== Segment start ==

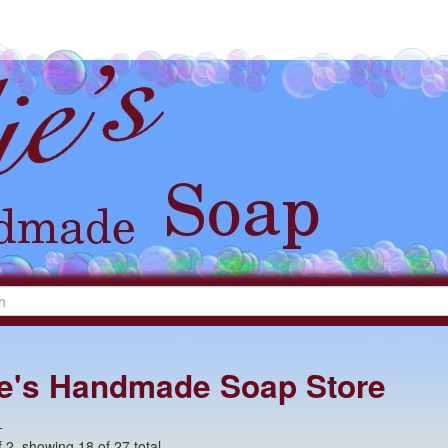
lie's Handmade Soap Store
+
 2, showing 18 of 27 total.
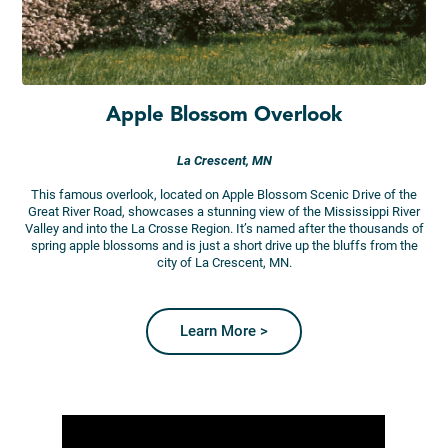
Apple Blossom Overlook
La Crescent, MN
This famous overlook, located on Apple Blossom Scenic Drive of the
Great River Road, showcases a stunning view of the Mississippi River
Valley and into the La Crosse Region. It’s named after the thousands of
spring apple blossoms and is just a short drive up the bluffs from the
city of La Crescent, MN.
Learn More >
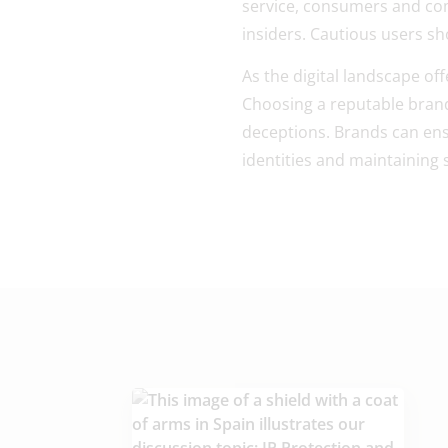
service, consumers and com
insiders. Cautious users s
As the digital landscape of
Choosing a reputable brand 
deceptions. Brands can ensur
identities and maintaining 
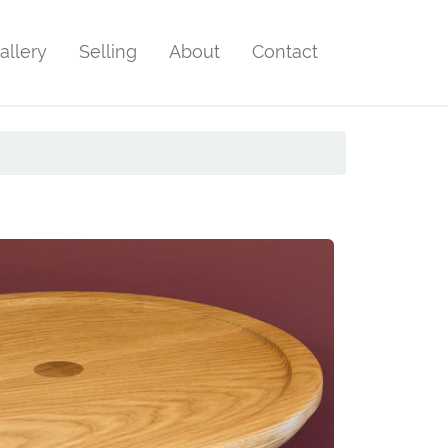
allery
Selling
About
Contact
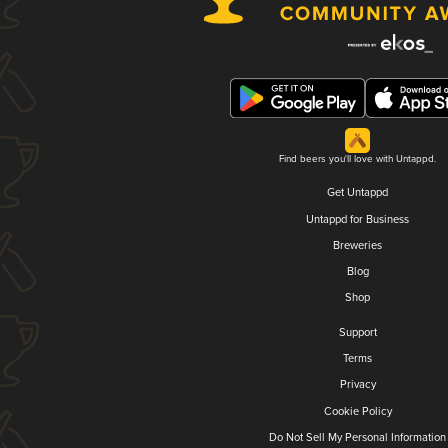
Find beers you'll love with Untappd.
Get Untappd
Untappd for Business
Breweries
Blog
Shop
Support
Terms
Privacy
Cookie Policy
Do Not Sell My Personal Information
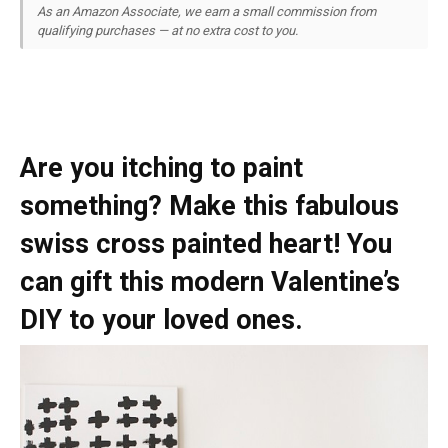
As an Amazon Associate, we earn a small commission from
qualifying purchases — at no extra cost to you.
Are you itching to paint
something? Make this fabulous
swiss cross painted heart! You
can gift this modern Valentine’s
DIY to your loved ones.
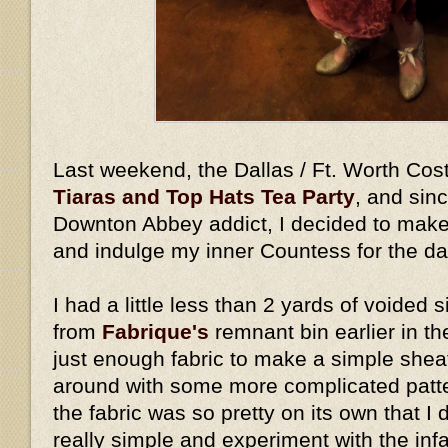
Last weekend, the Dallas / Ft. Worth Cos
Tiaras and Top Hats Tea Party
, and sin
Downton Abbey addict, I decided to make
and indulge my inner Countess for the d
I had a little less than 2 yards of voided s
from
Fabrique's
remnant bin earlier in th
just enough fabric to make a simple shea
around with some more complicated pattern
the fabric was so pretty on its own that I 
really simple and experiment with the in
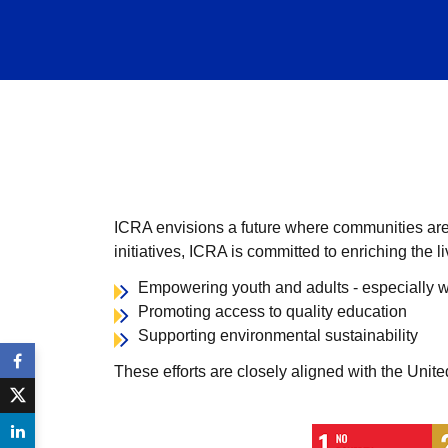
ICRA envisions a future where communities are s
initiatives, ICRA is committed to enriching the 
Empowering youth and adults - especially w
Promoting access to quality education
Supporting environmental sustainability
These efforts are closely aligned with the Unit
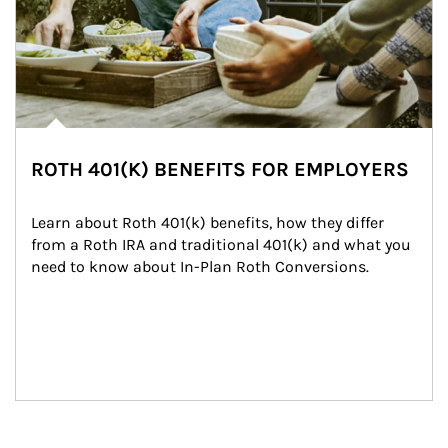
ROTH 401(K) BENEFITS FOR EMPLOYERS
Learn about Roth 401(k) benefits, how they differ 
from a Roth IRA and traditional 401(k) and what you 
need to know about In-Plan Roth Conversions.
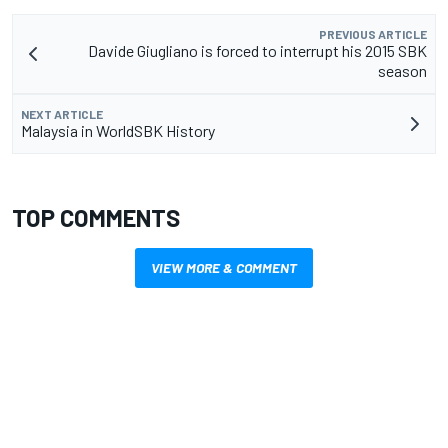
PREVIOUS ARTICLE
Davide Giugliano is forced to interrupt his 2015 SBK
season
NEXT ARTICLE
Malaysia in WorldSBK History
TOP COMMENTS
VIEW MORE & COMMENT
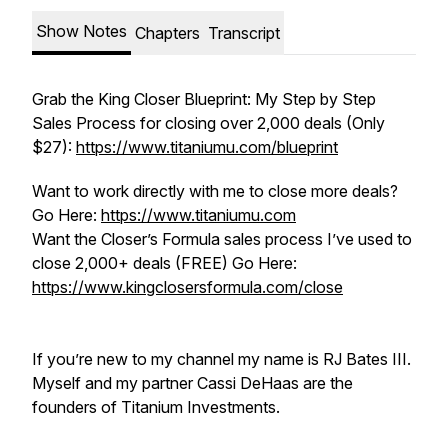
Show Notes
Chapters
Transcript
Grab the King Closer Blueprint: My Step by Step
Sales Process for closing over 2,000 deals (Only
$27):
https://www.titaniumu.com/blueprint
Want to work directly with me to close more deals?
Go Here:
https://www.titaniumu.com
Want the Closer’s Formula sales process I’ve used to
close 2,000+ deals (FREE) Go Here:
https://www.kingclosersformula.com/close
If you’re new to my channel my name is RJ Bates III.
Myself and my partner Cassi DeHaas are the
founders of Titanium Investments.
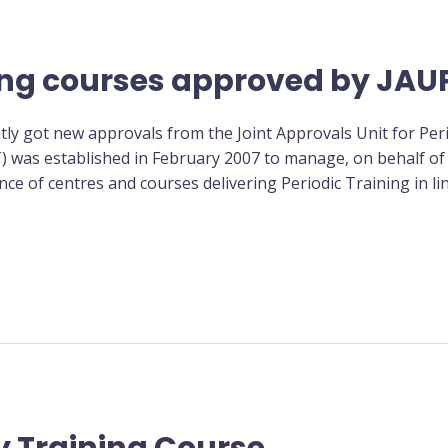
ing courses approved by JAU
tly got new approvals from the Joint Approvals Unit for Peri
T) was established in February 2007 to manage, on behalf of
ce of centres and courses delivering Periodic Training in lin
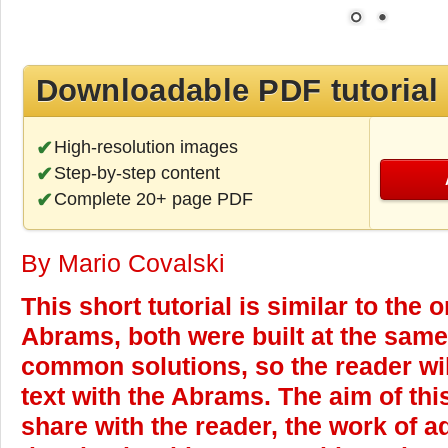
Downloadable PDF tutorial
High-resolution images
Step-by-step content
Complete 20+ page PDF
By Mario Covalski
This short tutorial is similar to the 
Abrams, both were built at the same
common solutions, so the reader wil
text with the Abrams.
The aim of this
share with the reader, the work of a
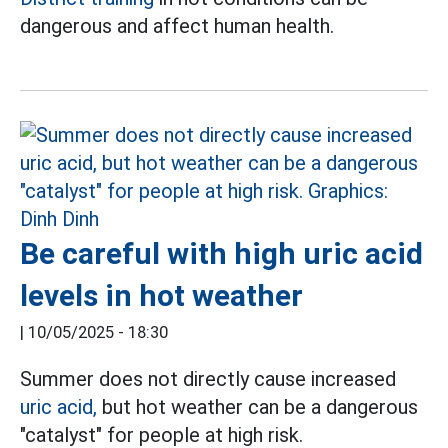
dangerous and affect human health.
Be careful with high uric acid
levels in hot weather
|
10/05/2025 - 18:30
Summer does not directly cause increased
uric acid,
but hot weather can be a dangerous
"catalyst" for people at high risk.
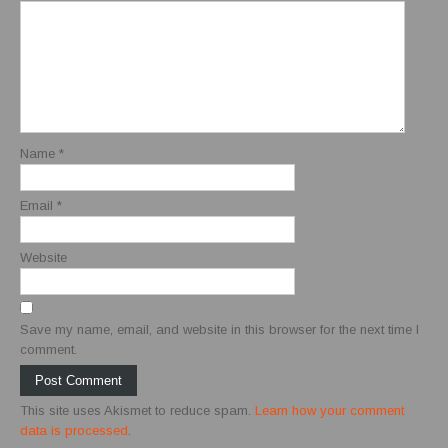
Name
*
Email
*
Website
Save my name, email, and website in this browser for the next time I
comment.
This site uses Akismet to reduce spam.
Learn how your comment
data is processed
.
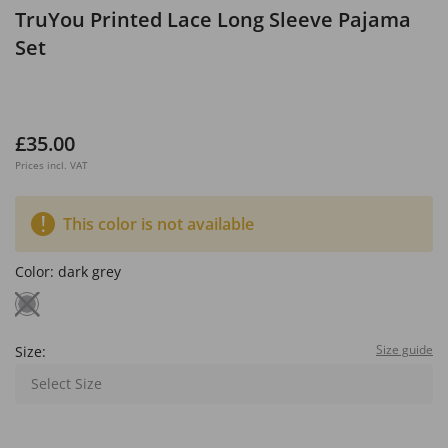
TruYou Printed Lace Long Sleeve Pajama
Set
£35.00
Prices incl. VAT
This color is not available
Color:
dark grey
Size guide
Size:
Select Size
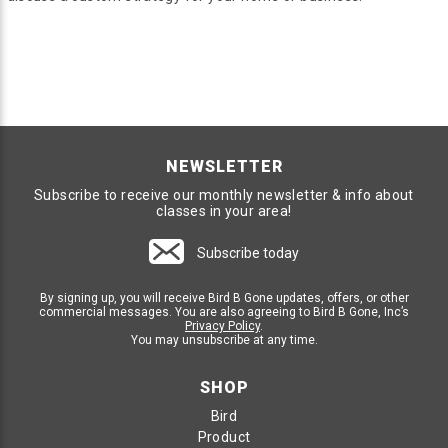
NEWSLETTER
Subscribe to receive our monthly newsletter & info about
classes in your area!
Subscribe today
By signing up, you will receive Bird B Gone updates, offers, or other
commercial messages. You are also agreeing to Bird B Gone, Inc’s
Privacy Policy
.
You may unsubscribe at any time.
SHOP
Bird
Product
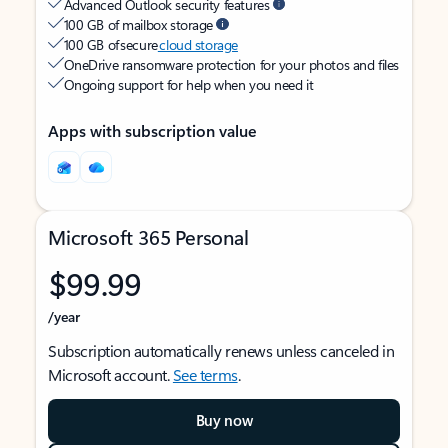
Advanced Outlook security features
100 GB of mailbox storage
100 GB of secure
cloud storage
OneDrive ransomware protection for your photos and files
Ongoing support for help when you need it
Apps with subscription value
Microsoft 365 Personal
$99.99
/year
Subscription automatically renews unless canceled in
Microsoft account.
See terms
.
Buy now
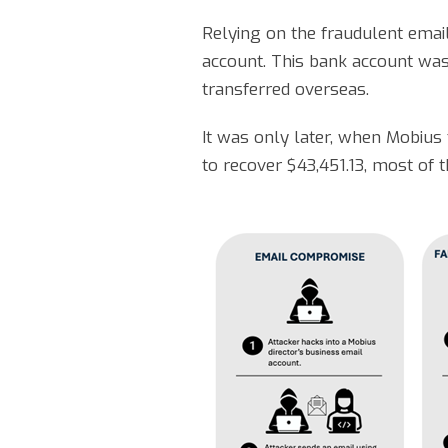
Relying on the fraudulent emai
account. This bank account was 
transferred overseas.
It was only later, when Mobius
to recover $43,451.13, most of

== Segment end ==

▶ _WHAT IS REQUIRED_
Reproduce the text read from the records, starting at the line with "Last weekend, the Dallas / Ft. Worth Cos" and ending at the line with "These efforts are", with both of those lines included. Leave out the picture markers.

▶ _TASK OUTPUT_
Last weekend, the Dallas / Ft. Worth Cos
Tiaras and Top Hats Tea Party
, and sin
Downton Abbey addict, I decided to make
and indulge my inner Countess for the d
I had a little less than 2 yards of voided s
from
Fabrique's
remnant bin earlier in th
just enough fabric to make a simple shea
around with some more complicated pattern
the fabric was so pretty on its own that I 
really simple and experiment with the in
ICRA envisions a future where communities are s
initiatives, ICRA is committed to enriching the 
Empowering youth and adults - especially w
Promoting access to quality education
Supporting environmental sustainability
These efforts are closely aligned with the Unit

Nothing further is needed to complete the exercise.